- _Job_: Render every line of the records below as a numbered list, skipping blank lines. Leave the pictures out of your answer.

⁂

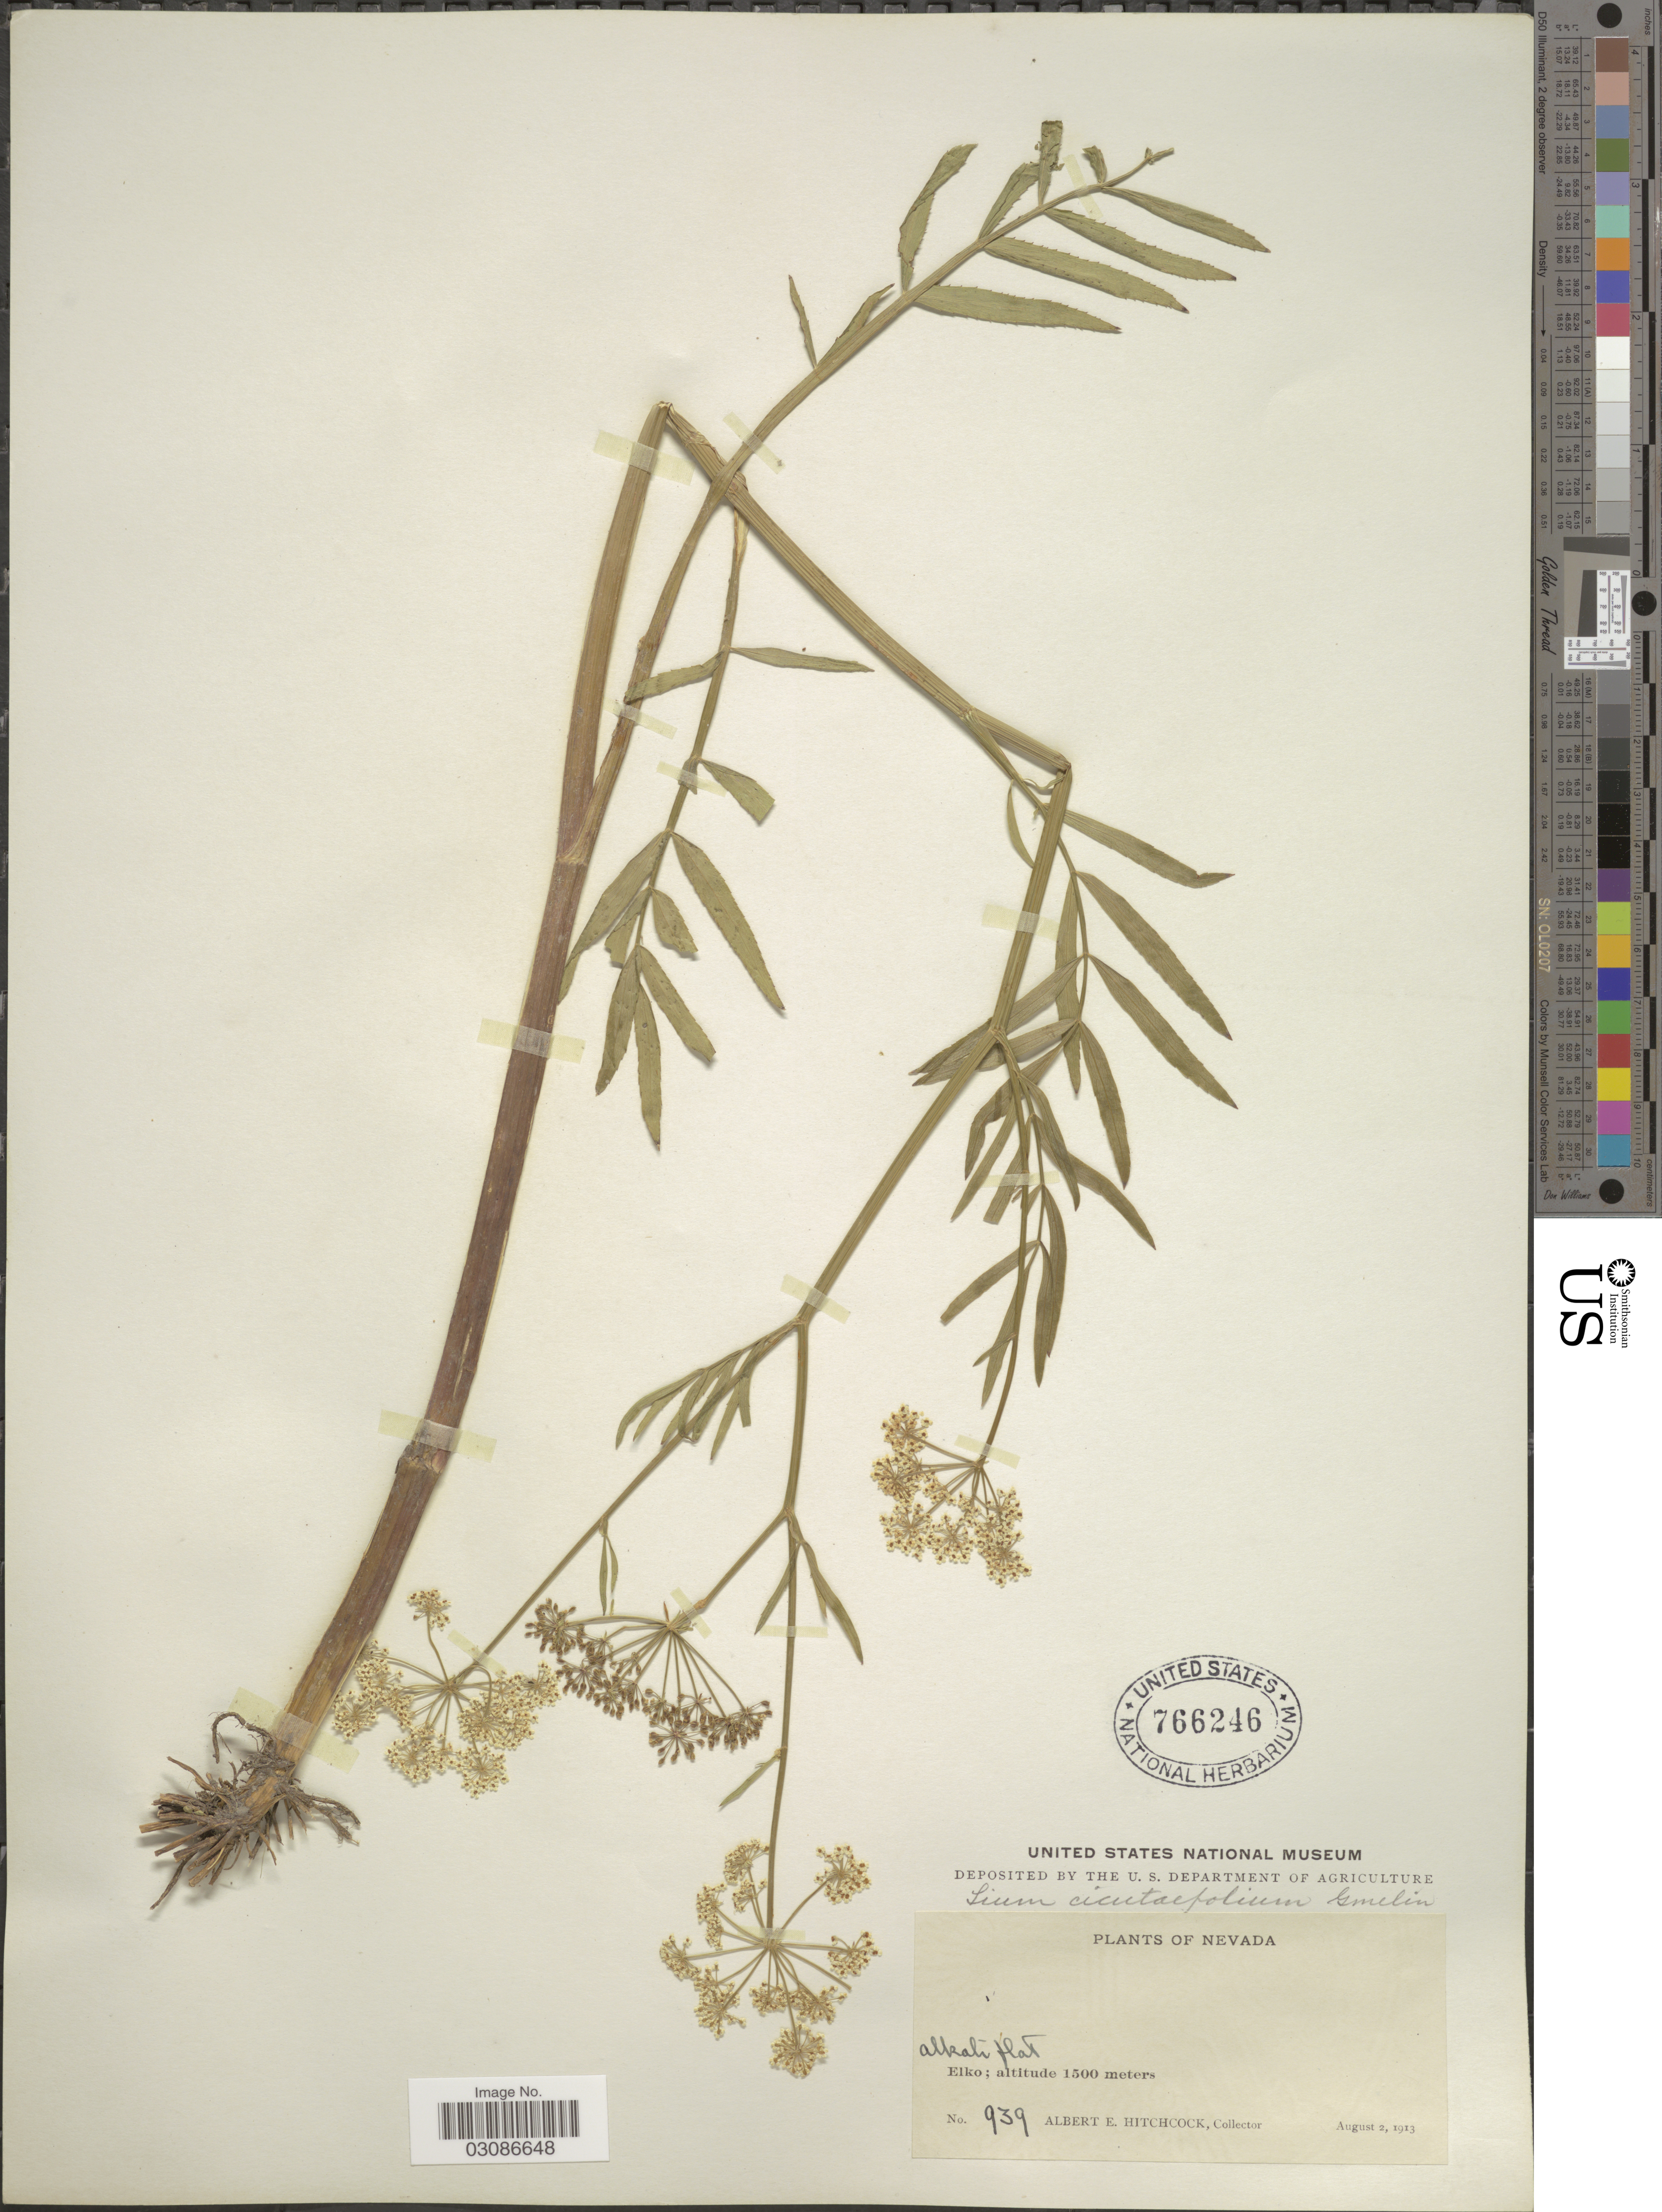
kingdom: Plantae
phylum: Tracheophyta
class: Magnoliopsida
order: Apiales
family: Apiaceae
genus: Sium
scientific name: Sium suave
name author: Walter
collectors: A. Hitchcock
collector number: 939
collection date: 1913-08-02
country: United States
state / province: Nevada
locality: Elko.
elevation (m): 1500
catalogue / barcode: US 766246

⁂

- _Answer for the task_:
1. kingdom: Plantae
2. phylum: Tracheophyta
3. class: Magnoliopsida
4. order: Apiales
5. family: Apiaceae
6. genus: Sium
7. scientific name: Sium suave
8. name author: Walter
9. collectors: A. Hitchcock
10. collector number: 939
11. collection date: 1913-08-02
12. country: United States
13. state / province: Nevada
14. locality: Elko.
15. elevation (m): 1500
16. catalogue / barcode: US 766246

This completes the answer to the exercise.